Text section:
══════════
KSU president tours Trumbull campus
CHAMPION – Beverly Warren has a vision of one university spread over eight campuses. Kent State University’s new president spent recent days in Trumbull County and continues Friday in Salem as she travels across the different faces of the university in a quest to discover the ”heart” of it.
“It’s a great opportunity to serve not only northeast Ohio but the world with this eight-campus system,” she said Tuesday as she wrapped up her two-day visit to the Trumbull campus after a lunch with area officials and constituents.
The Presidential Listening Tour began July 9 in East Liverpool, continued July 22 and 23 in Stark and Akron, and Monday and Tuesday at the Trumbull campus.
“Kent State Trumbull is a beautiful campus. It has lots of potential for growth,” she said. ”There’s a real energy here in Warren.”
Next week, Warren will visit the Tuscarawas campus as she continues her tour.
The mission of the tour, Warren said, is to ask community members, faculty, staff, students and alumni to describe the “heart of Kent State and what we might to do better articulate the heart of Kent State” as well as to find out what their perceptions of the college are and how it can become an even greater university.
══════════
Information supplied:
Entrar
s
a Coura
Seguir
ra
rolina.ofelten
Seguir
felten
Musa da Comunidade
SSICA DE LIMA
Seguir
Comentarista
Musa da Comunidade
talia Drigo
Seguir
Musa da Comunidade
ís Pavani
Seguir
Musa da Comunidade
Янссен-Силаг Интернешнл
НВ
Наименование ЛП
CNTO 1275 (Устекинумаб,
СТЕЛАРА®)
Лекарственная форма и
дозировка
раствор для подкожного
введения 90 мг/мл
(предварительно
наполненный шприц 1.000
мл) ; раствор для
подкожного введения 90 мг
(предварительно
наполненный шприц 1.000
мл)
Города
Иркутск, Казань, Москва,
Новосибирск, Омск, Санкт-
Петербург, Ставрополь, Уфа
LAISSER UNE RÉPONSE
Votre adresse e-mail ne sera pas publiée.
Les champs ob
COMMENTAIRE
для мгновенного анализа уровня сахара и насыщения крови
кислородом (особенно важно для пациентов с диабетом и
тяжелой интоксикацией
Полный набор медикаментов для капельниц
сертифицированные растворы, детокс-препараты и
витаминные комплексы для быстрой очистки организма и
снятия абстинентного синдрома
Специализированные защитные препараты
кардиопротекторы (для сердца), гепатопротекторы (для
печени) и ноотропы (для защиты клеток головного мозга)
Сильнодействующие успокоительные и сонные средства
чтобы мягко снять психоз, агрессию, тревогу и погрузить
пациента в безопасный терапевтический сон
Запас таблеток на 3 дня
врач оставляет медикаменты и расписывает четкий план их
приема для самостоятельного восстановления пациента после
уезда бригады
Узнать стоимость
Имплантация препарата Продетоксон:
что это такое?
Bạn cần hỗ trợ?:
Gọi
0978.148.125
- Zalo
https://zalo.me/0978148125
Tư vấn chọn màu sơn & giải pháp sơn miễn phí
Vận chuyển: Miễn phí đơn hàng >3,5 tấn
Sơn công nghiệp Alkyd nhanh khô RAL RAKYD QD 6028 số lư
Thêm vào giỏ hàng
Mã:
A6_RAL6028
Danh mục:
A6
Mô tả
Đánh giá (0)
══════════
Apply what you read:
a) Translate this sentence from the article about the KSU president's campus tour into Spanish: "Next week, Warren will visit the Tuscarawas campus as she continues her tour."
b) Rewrite the records, from their first line through the line holding "LAISSER UNE RÉPONSE", inclusive, as a Markdown table with the columns Row and Line, numbering each line and leaving out blank lines.

Expected outputs:
a) La próxima semana, Warren visitará el campus de Tuscarawas mientras continúa su gira.

b)
| Row | Line |
|---|---|
| 1 | Entrar |
| 2 | s |
| 3 | a Coura |
| 4 | Seguir |
| 5 | ra |
| 6 | rolina.ofelten |
| 7 | Seguir |
| 8 | felten |
| 9 | Musa da Comunidade |
| 10 | SSICA DE LIMA |
| 11 | Seguir |
| 12 | Comentarista |
| 13 | Musa da Comunidade |
| 14 | talia Drigo |
| 15 | Seguir |
| 16 | Musa da Comunidade |
| 17 | ís Pavani |
| 18 | Seguir |
| 19 | Musa da Comunidade |
| 20 | Янссен-Силаг Интернешнл |
| 21 | НВ |
| 22 | Наименование ЛП |
| 23 | CNTO 1275 (Устекинумаб, |
| 24 | СТЕЛАРА®) |
| 25 | Лекарственная форма и |
| 26 | дозировка |
| 27 | раствор для подкожного |
| 28 | введения 90 мг/мл |
| 29 | (предварительно |
| 30 | наполненный шприц 1.000 |
| 31 | мл) ; раствор для |
| 32 | подкожного введения 90 мг |
| 33 | (предварительно |
| 34 | наполненный шприц 1.000 |
| 35 | мл) |
| 36 | Города |
| 37 | Иркутск, Казань, Москва, |
| 38 | Новосибирск, Омск, Санкт- |
| 39 | Петербург, Ставрополь, Уфа |
| 40 | LAISSER UNE RÉPONSE |